**DIRECTIVE 1**
Translate this sentence from the review of Year of the Comet into Spanish: "What can you say about a movie where the hero is named Oliver Plexico?"
**DIRECTIVE 2**
Write a continuation of the review of Year of the Comet, picking up after its final sentence.
-------- GIVEN TEXT
Year of the Comet (1992) Blu-ray Review: It’s Twilight Wine Time

What can you say about a movie where the hero is named Oliver Plexico? Well, frankly, you can say an awful lot about it, actually ‒ especially if the movie you’re talking about happens to be Peter Yates’ less-than-revered early ’90s “magnum oopus”, Year of the Comet. According to screenwriter William Goldman, the less-than-lacklustre success his story received from a free screening audience (who, reportedly, got up and left) was attributable solely to the unpaid group’s respective distastes for red wine, which is ‒ believe it or not ‒ what this 1992 ode to the romantic comedy adventures of the jetset swinging ’60s is about. I mean, it’s certainly unlikely that Goldman’s nearly 15-year-old script was to blame or anything, right?

It’s just as improbable that the film’s poorly-timed debut happened the same weekend the Rodney King riots broke out, which surely had no adverse effect on the intended target audience: wine snobs who were rich and white. But of course, just like a good wine, certain films must age sufficiently in order to be properly enjoyed, and although Year of the Comet hasn’t aged well at all over the last 25 years, I dare say enough time has passed for Castle Rock’s biggest flop to have developed into a rich and robust comedy that is funny for all of the wrong reasons. Providing you’re not opposed to watching an unintentionally hilarious yuppie version of Romancing the Stone (which was already rather yuppie to begin with)in the first place, that is.
----------------
-------- DATASET RECORDS
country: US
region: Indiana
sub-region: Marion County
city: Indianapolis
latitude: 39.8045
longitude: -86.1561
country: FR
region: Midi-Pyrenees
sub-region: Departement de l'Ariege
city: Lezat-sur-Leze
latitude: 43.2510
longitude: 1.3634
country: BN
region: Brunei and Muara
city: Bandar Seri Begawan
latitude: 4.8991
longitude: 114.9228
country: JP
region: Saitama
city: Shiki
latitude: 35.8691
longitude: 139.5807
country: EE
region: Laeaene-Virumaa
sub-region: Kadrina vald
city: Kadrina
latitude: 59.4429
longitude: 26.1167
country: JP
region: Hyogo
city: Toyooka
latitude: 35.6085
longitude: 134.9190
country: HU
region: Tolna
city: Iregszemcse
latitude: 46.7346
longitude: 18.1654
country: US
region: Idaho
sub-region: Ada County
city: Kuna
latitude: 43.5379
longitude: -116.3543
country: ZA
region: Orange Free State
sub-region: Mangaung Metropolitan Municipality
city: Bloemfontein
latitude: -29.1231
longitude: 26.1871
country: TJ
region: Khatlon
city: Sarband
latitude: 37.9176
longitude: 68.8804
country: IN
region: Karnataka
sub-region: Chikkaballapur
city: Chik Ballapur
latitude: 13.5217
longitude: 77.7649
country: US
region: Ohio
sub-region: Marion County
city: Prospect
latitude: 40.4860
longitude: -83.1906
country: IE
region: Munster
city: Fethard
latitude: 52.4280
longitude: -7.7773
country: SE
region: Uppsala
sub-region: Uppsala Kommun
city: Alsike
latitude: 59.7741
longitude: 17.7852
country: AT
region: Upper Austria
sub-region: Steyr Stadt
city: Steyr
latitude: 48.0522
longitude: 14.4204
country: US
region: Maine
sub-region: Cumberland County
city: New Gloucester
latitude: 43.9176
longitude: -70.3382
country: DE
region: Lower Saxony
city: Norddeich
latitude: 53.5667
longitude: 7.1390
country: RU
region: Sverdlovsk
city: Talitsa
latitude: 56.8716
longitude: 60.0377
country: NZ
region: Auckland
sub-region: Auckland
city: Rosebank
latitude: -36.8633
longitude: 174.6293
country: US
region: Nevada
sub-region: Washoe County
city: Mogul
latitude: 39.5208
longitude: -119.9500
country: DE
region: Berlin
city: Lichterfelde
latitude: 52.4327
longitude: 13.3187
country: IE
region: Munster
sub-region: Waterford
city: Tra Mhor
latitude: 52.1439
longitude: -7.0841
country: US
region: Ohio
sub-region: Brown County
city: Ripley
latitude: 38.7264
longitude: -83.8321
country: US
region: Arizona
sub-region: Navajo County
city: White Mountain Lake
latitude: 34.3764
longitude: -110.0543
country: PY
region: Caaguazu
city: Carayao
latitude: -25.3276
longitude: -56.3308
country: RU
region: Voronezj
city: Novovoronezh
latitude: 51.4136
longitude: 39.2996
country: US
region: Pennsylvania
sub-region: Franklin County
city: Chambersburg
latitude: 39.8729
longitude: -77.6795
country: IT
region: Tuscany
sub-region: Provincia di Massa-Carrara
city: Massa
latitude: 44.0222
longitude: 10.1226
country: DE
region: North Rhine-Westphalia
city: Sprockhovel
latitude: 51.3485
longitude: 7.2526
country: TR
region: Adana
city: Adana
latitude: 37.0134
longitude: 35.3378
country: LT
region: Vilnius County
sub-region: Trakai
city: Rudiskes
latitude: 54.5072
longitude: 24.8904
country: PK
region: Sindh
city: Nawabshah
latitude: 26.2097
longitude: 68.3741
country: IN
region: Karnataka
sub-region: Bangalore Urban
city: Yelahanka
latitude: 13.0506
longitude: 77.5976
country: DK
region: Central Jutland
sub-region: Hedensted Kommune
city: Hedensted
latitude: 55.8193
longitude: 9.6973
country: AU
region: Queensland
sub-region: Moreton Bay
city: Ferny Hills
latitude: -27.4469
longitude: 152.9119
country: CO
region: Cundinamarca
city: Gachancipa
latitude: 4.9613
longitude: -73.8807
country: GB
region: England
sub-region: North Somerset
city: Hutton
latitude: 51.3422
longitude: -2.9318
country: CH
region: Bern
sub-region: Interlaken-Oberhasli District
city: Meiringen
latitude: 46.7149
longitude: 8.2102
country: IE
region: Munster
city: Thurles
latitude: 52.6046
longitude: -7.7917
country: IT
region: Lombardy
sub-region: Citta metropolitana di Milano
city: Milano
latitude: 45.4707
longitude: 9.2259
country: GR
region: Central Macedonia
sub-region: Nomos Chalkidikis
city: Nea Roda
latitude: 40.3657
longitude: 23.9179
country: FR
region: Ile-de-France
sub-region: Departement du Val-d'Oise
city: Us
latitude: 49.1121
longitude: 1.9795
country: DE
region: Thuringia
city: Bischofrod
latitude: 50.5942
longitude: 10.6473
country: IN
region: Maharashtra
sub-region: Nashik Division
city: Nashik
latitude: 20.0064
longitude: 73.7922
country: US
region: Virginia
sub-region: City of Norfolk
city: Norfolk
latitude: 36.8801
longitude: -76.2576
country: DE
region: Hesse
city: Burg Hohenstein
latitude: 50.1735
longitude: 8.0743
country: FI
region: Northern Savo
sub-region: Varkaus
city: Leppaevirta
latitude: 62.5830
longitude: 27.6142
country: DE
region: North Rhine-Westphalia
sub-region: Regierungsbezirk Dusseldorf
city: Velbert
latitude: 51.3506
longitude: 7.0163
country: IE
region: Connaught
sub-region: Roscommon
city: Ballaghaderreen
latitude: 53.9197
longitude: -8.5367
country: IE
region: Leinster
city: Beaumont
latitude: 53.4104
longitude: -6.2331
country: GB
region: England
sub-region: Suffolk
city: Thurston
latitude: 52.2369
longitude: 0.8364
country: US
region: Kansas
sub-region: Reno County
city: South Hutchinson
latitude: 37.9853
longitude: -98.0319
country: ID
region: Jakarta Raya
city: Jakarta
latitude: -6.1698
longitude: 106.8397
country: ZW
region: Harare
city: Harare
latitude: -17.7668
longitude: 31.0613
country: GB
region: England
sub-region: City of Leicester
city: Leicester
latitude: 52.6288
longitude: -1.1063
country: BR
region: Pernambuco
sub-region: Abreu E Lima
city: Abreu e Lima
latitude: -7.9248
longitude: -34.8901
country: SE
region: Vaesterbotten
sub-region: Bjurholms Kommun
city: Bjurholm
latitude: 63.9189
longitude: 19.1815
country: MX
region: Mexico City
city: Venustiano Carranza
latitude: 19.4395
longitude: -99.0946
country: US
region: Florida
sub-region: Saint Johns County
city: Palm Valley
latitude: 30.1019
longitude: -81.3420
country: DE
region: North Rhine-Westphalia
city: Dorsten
----------------
**REPLY 1**
¿Qué se puede decir de una película cuyo héroe se llama Oliver Plexico?

**REPLY 2**
Once you get a load of our bickering heroes ‒ Penelope Ann Miller as a spoiled booksmart bratling, who is paired with Wings star Tim Daly (who is, in turn, paired with a 20-year-old porn ‘stache) ‒ well, let’s just say there’s plenty of cheese to go with Year of the Comet‘s wine.

Now, when viewed in this light, the (unintentional) laughs are quite plentiful. The film opens with Ms. Miller finally convincing her wealthy wine merchant daddy (Ian Richardson, having already been pegged as an elite snob to American audiences for being that guy who just happened to have a jar of Grey Poupon in his classic Rolls-Royce) to go out on a hunt. After she discovers a legendary Napoleonic wine from 1811 (aka The Year of the Comet), a number of kooky crooks crawl out of the woodwork to snatch up the very rare and extremely valuable find, including the great Louis Jourdan, whose mind-numbingly hammy final film performance is like a bizarre mashup of the villains he played in both Octopussy and Swamp Thing. Wow.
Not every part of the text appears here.